Souffle acide du vent, larmes brulantes du ciel. Le monde ne ressemble plus aux paysages d'autrefois. Les cataclysmes ont frappé, des colonnes de flammes et de fumées se sont élevées sur l'horizon. La guerre. La guerre des hommes. Et nous, les loups n'avons eu d'autres choix que de fuir. Nombreux furent nos congénères emportés. Nous traversâmes les plaines cabossées, les forêts de cendres, poursuivis par la faim, traqués par la mort.
Notre salut, nous le devions malheureusement à ceux qui avaient provoqué notre malheur.
Encore une journée qui s’achève. Doucement, l’astre de feu décline dans le ciel. Les ombres des différents reliefs de l’ancienne ville s’allongent et s’épaississent. L’endroit devient lugubre si aisément…. Alors qu’il a, en plein jour, un potentiel pour s’entrainer énorme. Les cavités, les murs, et les ruelles forment des obstacles plus qu’intéressants pour améliorer ses réflexes. Pourtant, peu osent s'y aventurer tant l’endroit accidenté se révèle aventureux. C’est un vrai casse-tête pour arriver sur l’avenue principale, intéressante pour son accès aux souterrains de la cité. Ces derniers plus que dangereux étaient également réputés. La rumeur racontait qu’ils étaient toujours amorcés avec des bombes. Néanmoins, leurs entrées avaient récemment été bloquées par leur effondrement et l’on n’avait jamais entendu parler d’un quelconque accident en leur sein.
Jules n’était pas au courant de tout cela. Tout ce qui l’avait étonné, c’était de tomber sur ces gratte-ciels décrépits. Elle n’en avait jamais d’aussi nombreux, d'aussi concentrés. Poussée par la curiosité, elle avait donc pénétré le lieu atypique. Qu’allait-elle y trouver ? Des proies y ayant trouvé refuge ? Des cadavres ? La grise déambulait dans la cité en observant avec dégoût l’enchainement des bâtiments grisâtres. Ils étaient froids. Identiques.
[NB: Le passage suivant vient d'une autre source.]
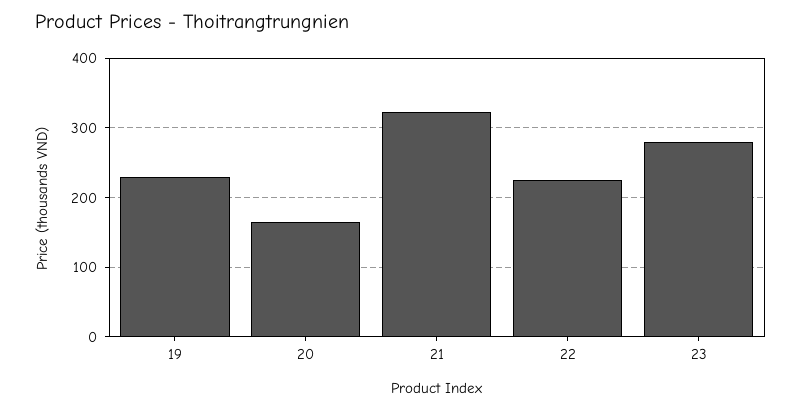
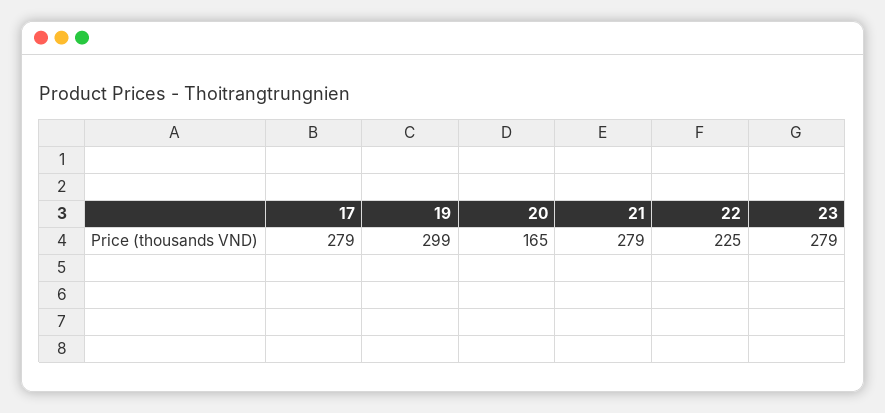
19: 230 -> 299
21: 320 -> 279
17: none -> 279

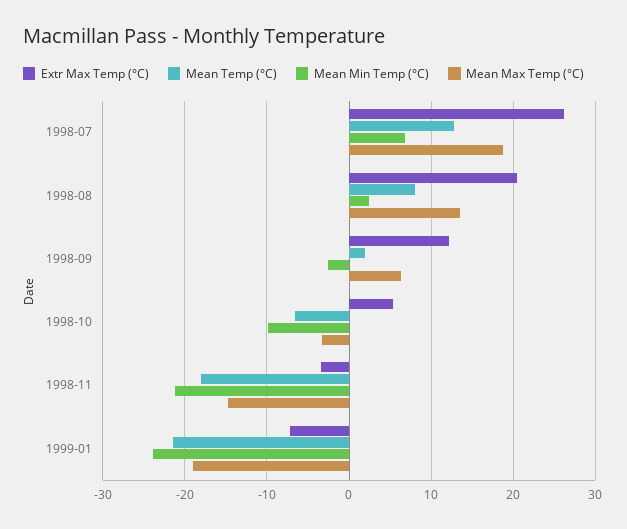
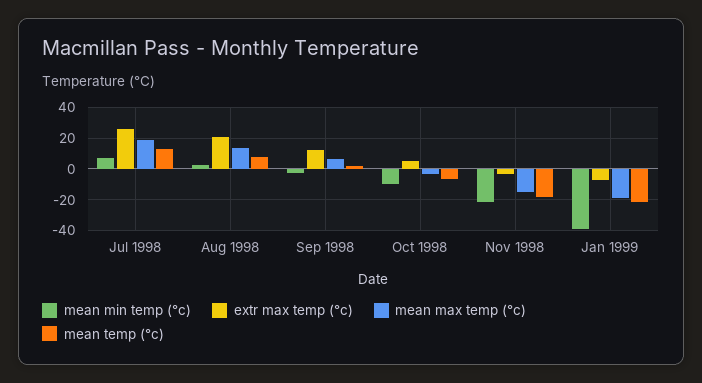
Mean Min Temp (°C), 1999-01: -24 -> -40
Même jouer avec les toiles d’araignées et regarder les colonies de cafards qui grouillaient au milieu d’eux était moins lassant. Pour achever le tout, une odeur nauséabonde s’échappait des bouches d’égouts. La louve ne s’attendait plus à tomber sur quelque chose à se mettre sous les crocs. Y’avait décidément pas âme qui vive dans c’te bourgade.
Le jour se mourrait. Avec lassitude, Jules se rendit compte qu’elle était incapable de retourner sur ses pas, ses empreintes effacées par le vent violent et poussiéreux qui circulait entre ce qui fut des habitations humaines. Niveau odeurs, ses essais n’étaient pas plus fructueux, atténuées grandement par la puanteur ambiante. Elle s’hasarda dans une allée bordée de grillages et fils barbelés certainement placés là pour séparer un vieux champ de bataille. Enfin ce qu’il en restait. Ici plus rien ne ressemblait à une ville, les édifices étant dans leur intégrité explosés. Parmi les pans de murs, épars et parsemant ce no man’s land, Jules pensa trouver son bonheur. Un simple abri, pour couper les bourrasques afin de passer une nuit relativement calme. Elle passa avec difficulté de l’autre côté de la barrière de fortune en se faufilant par un trou formé à travers cette dernière.
Jules zigzagua entre les barricades de fortune jusqu’à apercevoir un vieux char d’assaut. D’un saut ample, elle escalada l’engin. Une vue d’ensemble sur ce quartier citadin s’offrit à elle. Elle imagina les centaines, non… les milliers de bipèdes décédant sous les rafales de chaque camp ennemi. Si un traqueur venait à sa rencontre, elle n’hésiterait pas à lui sauter à la gorge. Ces monstres méritaient de mourir autant qu’elle. Elle voulait qu’ils crèvent sous ses crocs. Et comme elle le voulait, elle aurait sa vengeance. Sentir leurs os se broyer quand elle les jetterait violemment dans un des trous creusés par leurs propres explosifs. Ensuite elle se débrouillerait pour foutre le feu à leurs cadavres. Et là, elle aurait la paix.
Péniblement, elle se remit en quête de son repère d’un soir. Elle était dans un état d’épuisement trop critique pour ne serait-ce dédaigner chercher à sortir de ce bazar citadin aujourd'hui. Mais elle le savait. Elle n’arriverait pas dormir. Elles reviendraient la hanter. Comme toutes les nuits.